### WHAT YOU ARE ASKED TO DO:
Each line of the entries below that holds "filter" is needed, copied in full.

### DATA FOR THIS EXERCISE:

______________________________

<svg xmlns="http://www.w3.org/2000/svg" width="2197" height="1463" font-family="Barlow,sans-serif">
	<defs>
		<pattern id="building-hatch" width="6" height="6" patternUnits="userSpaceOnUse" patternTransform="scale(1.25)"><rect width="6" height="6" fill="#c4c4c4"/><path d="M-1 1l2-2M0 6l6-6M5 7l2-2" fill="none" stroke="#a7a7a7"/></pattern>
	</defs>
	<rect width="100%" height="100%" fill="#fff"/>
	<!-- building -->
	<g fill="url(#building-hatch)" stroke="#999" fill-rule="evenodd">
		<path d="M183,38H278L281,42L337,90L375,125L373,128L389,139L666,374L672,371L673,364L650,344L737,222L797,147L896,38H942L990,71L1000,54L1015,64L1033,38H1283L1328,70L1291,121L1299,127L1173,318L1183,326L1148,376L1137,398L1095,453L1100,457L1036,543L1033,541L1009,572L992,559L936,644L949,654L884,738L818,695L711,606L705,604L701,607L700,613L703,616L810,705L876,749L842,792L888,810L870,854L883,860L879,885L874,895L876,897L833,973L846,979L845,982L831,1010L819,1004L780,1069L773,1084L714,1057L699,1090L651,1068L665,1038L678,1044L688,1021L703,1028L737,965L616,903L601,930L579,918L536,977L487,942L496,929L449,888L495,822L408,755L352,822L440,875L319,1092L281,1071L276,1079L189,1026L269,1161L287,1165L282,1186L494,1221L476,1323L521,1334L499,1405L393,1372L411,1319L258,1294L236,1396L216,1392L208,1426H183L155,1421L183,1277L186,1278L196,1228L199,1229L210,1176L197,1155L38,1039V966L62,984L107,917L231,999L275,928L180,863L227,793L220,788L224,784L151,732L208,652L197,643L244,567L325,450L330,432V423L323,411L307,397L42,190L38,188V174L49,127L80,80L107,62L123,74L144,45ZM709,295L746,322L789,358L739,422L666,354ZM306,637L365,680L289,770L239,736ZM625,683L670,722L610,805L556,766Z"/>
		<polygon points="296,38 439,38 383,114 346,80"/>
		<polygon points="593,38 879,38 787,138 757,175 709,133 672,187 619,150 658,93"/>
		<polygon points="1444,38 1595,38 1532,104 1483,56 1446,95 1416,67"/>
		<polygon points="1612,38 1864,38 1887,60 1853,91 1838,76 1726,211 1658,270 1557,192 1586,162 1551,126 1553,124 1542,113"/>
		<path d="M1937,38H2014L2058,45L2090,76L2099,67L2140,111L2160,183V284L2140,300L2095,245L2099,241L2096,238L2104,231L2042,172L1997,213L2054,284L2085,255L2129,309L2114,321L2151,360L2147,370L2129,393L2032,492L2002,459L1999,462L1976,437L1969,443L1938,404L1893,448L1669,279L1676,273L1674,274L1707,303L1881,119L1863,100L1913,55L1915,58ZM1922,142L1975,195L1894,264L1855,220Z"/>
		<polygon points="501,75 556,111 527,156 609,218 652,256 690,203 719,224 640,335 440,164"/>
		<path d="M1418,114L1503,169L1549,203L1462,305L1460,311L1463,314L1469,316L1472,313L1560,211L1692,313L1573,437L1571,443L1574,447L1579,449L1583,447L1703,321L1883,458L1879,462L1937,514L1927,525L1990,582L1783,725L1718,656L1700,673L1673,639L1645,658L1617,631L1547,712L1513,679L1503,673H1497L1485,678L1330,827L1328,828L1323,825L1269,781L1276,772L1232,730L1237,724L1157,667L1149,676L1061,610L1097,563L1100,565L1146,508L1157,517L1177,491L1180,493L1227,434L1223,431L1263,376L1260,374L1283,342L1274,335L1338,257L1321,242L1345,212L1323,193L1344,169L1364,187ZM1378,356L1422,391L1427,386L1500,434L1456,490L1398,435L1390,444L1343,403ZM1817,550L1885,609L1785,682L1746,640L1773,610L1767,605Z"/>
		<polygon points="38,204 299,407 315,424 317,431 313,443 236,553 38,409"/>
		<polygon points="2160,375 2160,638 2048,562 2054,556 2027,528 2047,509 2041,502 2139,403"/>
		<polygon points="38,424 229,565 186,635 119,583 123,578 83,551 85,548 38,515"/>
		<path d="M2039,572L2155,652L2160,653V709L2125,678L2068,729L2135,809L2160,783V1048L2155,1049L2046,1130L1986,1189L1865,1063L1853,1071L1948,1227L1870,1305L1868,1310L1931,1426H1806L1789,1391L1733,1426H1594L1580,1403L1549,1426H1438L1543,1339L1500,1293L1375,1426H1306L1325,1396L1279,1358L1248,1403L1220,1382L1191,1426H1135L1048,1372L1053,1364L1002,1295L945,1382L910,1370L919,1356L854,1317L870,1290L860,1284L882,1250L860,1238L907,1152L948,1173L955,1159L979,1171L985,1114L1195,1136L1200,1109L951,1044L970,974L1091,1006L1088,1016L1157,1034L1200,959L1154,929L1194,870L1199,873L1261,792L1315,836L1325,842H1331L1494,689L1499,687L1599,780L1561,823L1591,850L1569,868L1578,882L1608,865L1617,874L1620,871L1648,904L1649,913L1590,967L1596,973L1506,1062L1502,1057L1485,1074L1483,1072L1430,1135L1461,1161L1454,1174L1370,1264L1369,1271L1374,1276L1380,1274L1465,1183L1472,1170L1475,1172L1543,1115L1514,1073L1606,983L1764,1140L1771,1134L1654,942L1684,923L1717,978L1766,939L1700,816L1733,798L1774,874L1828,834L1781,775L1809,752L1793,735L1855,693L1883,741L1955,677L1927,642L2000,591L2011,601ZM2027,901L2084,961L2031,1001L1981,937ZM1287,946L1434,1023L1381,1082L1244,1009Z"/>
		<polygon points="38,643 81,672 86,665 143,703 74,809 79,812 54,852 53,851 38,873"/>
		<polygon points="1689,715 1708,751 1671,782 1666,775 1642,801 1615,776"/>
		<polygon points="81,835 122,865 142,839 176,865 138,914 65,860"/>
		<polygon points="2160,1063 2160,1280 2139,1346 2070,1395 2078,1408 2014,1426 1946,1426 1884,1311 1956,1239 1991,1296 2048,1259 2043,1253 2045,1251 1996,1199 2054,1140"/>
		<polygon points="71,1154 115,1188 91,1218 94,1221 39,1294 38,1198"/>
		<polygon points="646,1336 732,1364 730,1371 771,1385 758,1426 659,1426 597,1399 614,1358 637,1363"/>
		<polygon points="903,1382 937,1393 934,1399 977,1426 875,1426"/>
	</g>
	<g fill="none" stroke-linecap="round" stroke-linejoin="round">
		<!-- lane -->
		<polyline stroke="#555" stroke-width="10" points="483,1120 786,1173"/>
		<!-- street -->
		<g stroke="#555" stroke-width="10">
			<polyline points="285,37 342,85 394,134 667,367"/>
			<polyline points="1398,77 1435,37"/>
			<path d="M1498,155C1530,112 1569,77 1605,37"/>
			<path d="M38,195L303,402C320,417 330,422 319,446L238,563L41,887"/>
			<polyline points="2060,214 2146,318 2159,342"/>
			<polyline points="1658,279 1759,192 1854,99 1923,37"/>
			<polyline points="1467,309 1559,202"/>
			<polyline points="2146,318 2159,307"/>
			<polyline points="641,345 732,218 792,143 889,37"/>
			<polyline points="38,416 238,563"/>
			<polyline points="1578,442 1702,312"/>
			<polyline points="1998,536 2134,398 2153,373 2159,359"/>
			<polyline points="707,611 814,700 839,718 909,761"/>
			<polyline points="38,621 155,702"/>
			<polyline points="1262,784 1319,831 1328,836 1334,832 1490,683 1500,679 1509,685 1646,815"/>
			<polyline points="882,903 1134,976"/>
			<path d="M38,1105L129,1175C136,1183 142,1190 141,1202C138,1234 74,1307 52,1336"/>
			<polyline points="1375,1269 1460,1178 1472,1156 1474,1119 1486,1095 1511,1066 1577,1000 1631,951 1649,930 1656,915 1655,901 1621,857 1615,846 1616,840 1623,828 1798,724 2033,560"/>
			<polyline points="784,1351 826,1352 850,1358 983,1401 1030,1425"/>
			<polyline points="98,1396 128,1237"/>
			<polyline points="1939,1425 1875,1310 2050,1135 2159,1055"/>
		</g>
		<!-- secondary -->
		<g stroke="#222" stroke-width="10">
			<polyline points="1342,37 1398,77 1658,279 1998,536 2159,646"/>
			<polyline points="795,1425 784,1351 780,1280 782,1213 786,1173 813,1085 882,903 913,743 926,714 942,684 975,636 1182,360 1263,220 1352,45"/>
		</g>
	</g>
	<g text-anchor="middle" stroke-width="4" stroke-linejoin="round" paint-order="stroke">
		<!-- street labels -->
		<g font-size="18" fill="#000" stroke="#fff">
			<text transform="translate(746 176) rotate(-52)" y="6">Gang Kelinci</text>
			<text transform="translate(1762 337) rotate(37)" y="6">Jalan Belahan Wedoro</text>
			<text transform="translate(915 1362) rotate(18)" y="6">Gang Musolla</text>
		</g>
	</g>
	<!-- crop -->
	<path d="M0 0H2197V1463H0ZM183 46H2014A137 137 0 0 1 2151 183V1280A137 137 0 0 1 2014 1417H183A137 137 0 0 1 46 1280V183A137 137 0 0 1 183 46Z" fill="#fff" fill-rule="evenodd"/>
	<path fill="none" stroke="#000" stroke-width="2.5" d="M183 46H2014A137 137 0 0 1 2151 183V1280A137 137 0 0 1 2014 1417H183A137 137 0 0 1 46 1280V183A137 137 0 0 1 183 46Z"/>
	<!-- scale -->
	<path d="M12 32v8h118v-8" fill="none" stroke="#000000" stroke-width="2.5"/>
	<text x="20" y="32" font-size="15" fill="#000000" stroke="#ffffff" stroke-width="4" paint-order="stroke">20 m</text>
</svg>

______________________________

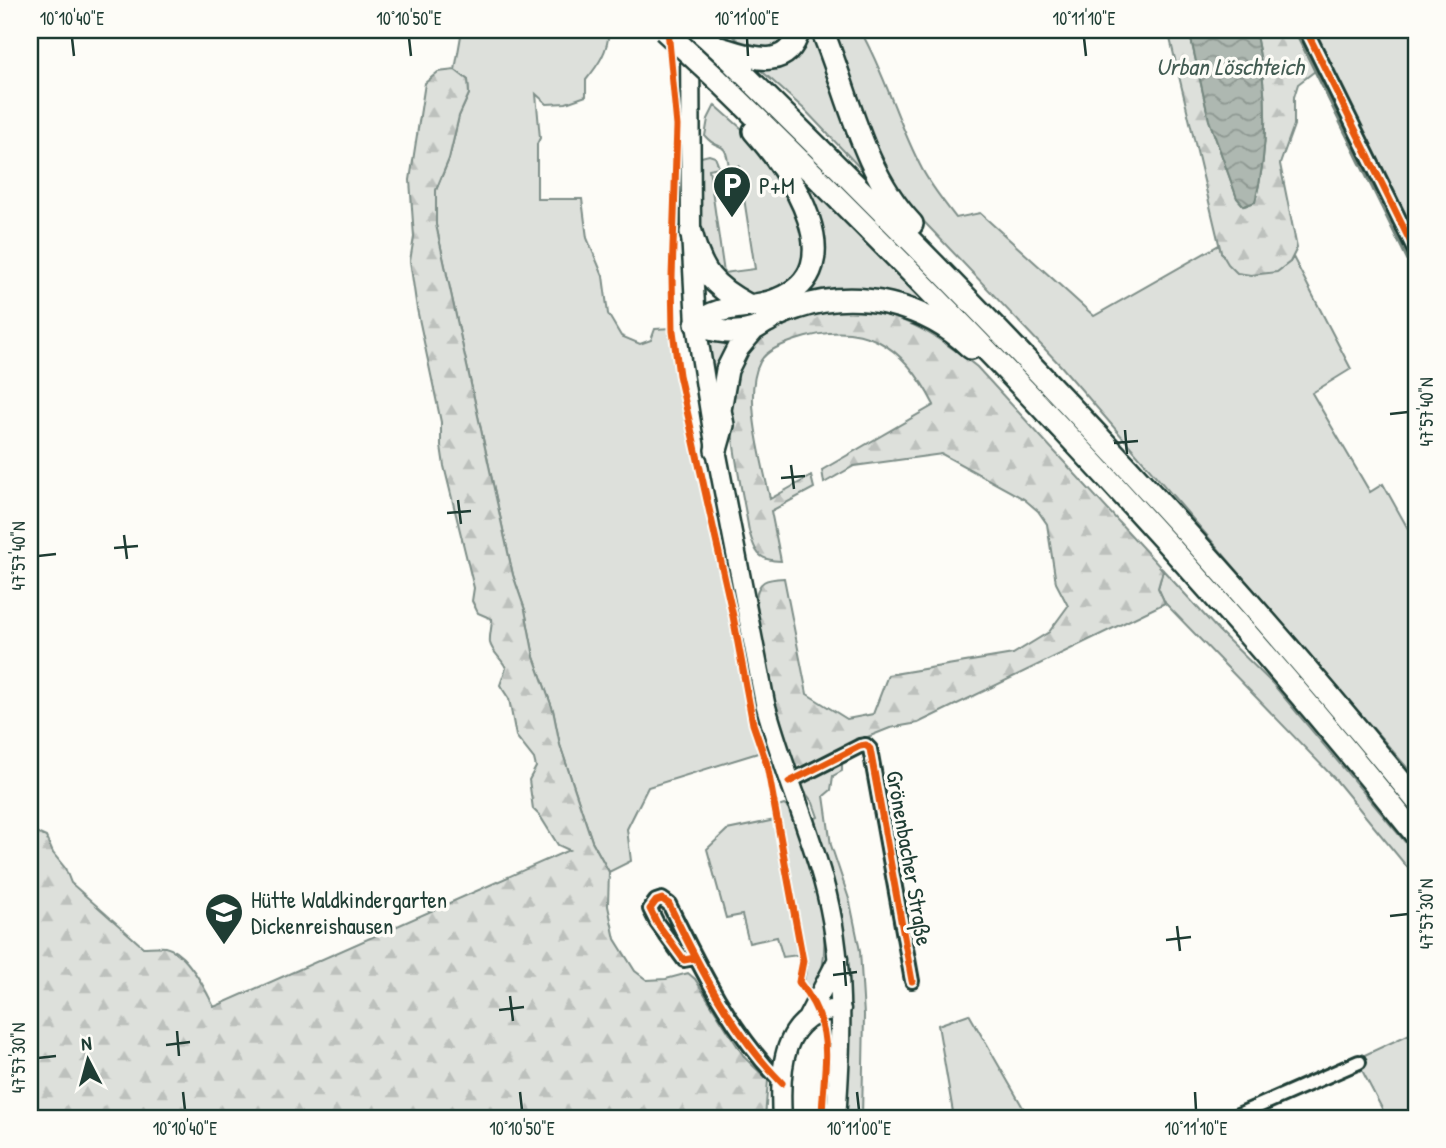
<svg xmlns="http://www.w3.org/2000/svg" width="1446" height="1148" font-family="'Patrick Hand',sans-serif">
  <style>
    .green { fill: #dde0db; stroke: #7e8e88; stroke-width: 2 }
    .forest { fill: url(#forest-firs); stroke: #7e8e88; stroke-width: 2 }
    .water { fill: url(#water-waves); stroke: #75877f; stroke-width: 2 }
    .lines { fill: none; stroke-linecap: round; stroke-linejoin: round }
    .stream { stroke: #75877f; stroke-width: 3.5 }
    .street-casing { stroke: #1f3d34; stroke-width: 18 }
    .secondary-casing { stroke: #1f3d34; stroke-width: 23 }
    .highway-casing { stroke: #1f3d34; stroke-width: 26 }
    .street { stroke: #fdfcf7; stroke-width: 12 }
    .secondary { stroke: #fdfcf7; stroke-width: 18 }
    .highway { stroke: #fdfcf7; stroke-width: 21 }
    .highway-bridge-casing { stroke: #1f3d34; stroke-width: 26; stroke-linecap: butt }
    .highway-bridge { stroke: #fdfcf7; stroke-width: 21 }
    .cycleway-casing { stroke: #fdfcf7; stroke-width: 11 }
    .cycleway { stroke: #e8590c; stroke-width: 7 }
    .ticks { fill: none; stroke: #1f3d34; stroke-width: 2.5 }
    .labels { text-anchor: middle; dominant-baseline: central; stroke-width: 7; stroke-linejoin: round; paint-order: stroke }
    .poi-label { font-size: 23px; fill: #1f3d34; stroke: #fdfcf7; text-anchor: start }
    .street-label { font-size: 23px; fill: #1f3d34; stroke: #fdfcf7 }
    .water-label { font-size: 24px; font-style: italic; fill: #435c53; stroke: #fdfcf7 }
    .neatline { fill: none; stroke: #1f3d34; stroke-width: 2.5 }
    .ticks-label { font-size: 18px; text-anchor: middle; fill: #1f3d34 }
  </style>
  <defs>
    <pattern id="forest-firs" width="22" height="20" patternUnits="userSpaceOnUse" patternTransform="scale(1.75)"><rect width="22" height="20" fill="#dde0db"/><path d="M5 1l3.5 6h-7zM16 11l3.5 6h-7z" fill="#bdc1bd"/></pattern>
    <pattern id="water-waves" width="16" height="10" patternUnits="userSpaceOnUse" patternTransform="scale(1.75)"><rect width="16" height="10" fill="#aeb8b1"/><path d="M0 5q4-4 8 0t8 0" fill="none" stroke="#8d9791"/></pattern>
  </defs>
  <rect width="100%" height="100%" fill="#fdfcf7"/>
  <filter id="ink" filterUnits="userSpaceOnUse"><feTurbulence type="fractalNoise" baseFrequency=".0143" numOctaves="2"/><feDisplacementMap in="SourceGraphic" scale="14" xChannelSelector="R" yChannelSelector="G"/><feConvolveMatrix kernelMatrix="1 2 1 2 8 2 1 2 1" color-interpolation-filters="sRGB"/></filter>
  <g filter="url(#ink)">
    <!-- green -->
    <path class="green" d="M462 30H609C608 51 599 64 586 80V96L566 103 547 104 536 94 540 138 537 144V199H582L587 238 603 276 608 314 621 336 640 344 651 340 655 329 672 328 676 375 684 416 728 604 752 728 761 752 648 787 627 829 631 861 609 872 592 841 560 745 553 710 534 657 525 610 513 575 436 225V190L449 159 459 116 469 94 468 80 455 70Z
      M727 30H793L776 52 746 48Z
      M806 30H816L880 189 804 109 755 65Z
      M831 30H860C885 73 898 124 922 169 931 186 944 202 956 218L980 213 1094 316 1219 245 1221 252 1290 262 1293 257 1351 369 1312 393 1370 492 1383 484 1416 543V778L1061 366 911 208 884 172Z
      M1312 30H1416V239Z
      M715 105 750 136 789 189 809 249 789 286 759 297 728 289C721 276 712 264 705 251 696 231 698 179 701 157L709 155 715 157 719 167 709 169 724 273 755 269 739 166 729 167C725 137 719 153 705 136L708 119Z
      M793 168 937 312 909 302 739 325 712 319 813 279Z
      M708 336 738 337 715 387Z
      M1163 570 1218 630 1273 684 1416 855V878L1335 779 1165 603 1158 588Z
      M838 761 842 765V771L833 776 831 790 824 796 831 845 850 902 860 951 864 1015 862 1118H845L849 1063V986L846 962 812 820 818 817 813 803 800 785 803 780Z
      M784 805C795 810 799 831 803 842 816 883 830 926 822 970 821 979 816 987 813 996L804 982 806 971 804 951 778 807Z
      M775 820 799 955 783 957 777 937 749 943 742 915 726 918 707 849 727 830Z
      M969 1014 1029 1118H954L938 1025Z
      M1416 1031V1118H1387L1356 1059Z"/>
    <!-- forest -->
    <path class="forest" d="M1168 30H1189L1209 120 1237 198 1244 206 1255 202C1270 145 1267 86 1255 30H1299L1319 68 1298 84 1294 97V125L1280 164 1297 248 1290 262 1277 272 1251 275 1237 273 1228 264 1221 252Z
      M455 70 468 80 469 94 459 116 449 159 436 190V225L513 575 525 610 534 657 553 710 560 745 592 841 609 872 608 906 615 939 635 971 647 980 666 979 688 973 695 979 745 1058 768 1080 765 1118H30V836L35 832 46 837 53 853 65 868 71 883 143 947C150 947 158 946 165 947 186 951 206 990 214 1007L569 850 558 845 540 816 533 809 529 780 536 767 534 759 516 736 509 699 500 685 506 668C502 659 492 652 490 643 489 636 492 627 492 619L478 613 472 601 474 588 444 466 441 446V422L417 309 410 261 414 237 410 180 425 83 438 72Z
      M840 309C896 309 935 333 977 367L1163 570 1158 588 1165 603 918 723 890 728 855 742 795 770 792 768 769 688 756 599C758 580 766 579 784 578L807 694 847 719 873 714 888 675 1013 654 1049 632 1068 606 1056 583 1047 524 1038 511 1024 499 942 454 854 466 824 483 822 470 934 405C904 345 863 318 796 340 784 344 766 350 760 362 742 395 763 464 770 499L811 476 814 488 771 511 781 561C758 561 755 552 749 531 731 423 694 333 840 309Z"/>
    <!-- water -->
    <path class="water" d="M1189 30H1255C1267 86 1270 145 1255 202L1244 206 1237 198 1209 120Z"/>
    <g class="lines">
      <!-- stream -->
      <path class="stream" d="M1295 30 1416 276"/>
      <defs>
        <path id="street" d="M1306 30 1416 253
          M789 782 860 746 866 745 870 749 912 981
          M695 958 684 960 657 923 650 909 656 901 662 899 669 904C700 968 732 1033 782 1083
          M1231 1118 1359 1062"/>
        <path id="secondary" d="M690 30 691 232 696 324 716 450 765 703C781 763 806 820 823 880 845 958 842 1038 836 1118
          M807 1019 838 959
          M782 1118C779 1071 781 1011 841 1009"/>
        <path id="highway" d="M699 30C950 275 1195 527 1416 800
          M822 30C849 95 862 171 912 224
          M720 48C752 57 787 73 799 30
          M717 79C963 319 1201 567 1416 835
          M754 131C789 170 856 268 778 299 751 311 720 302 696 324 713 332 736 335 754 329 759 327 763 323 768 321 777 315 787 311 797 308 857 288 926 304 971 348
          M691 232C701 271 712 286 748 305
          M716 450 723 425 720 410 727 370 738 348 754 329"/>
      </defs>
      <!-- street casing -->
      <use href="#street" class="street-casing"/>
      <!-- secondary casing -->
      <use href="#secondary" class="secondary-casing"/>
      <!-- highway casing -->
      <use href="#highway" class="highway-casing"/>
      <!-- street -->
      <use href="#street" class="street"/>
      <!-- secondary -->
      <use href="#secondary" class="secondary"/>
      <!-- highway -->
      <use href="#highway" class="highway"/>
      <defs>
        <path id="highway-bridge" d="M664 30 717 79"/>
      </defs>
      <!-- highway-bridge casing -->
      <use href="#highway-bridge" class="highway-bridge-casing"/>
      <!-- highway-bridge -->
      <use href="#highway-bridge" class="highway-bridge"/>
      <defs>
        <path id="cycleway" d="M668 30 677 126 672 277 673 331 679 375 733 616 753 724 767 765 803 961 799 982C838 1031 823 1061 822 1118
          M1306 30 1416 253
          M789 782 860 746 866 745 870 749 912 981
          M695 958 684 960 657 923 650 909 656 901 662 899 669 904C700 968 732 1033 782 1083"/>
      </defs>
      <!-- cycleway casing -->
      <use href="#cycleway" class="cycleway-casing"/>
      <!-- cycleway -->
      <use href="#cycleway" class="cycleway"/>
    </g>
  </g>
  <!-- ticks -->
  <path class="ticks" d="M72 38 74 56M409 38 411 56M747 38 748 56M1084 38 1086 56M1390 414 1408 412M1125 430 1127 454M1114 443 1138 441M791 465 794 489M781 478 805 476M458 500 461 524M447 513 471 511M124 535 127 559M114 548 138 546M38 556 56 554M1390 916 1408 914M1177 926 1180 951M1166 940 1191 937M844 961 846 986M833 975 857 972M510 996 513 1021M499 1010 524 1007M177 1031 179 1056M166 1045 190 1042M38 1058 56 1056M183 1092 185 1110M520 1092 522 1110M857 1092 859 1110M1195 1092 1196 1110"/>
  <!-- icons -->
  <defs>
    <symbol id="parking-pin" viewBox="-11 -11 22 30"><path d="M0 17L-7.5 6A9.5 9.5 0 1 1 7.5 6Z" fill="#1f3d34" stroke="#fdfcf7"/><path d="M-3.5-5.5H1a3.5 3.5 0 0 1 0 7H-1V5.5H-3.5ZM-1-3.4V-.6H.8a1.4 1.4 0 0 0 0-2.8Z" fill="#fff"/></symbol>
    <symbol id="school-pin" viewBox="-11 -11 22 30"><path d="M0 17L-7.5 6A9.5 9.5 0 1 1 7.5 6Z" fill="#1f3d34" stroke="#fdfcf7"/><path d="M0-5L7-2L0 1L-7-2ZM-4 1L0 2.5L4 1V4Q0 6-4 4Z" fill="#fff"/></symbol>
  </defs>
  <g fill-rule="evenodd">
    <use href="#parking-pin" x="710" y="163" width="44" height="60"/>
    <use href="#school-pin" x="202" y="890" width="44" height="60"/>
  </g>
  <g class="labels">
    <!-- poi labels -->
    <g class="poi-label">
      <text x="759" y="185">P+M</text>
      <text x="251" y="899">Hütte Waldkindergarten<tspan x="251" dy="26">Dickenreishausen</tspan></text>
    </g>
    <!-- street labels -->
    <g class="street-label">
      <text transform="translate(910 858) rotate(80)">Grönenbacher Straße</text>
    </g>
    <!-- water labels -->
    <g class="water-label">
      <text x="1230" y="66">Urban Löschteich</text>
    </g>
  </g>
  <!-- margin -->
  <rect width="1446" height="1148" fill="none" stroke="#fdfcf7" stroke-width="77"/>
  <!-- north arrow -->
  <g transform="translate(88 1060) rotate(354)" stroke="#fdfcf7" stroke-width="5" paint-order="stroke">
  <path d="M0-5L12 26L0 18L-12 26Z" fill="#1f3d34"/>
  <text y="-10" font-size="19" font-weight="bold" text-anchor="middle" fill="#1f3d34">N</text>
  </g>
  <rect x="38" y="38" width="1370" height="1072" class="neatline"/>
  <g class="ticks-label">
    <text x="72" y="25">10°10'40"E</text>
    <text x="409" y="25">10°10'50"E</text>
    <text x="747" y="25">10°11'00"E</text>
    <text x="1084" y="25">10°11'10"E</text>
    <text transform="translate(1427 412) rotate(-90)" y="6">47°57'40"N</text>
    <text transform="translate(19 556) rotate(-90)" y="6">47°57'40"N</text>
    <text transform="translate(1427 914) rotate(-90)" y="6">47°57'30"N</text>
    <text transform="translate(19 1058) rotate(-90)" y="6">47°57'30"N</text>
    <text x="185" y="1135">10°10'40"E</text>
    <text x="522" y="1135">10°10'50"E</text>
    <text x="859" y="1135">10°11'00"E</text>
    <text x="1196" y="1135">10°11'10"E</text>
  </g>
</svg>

______________________________

### FINISHED EXERCISE:
  <filter id="ink" filterUnits="userSpaceOnUse"><feTurbulence type="fractalNoise" baseFrequency=".0143" numOctaves="2"/><feDisplacementMap in="SourceGraphic" scale="14" xChannelSelector="R" yChannelSelector="G"/><feConvolveMatrix kernelMatrix="1 2 1 2 8 2 1 2 1" color-interpolation-filters="sRGB"/></filter>
  <g filter="url(#ink)">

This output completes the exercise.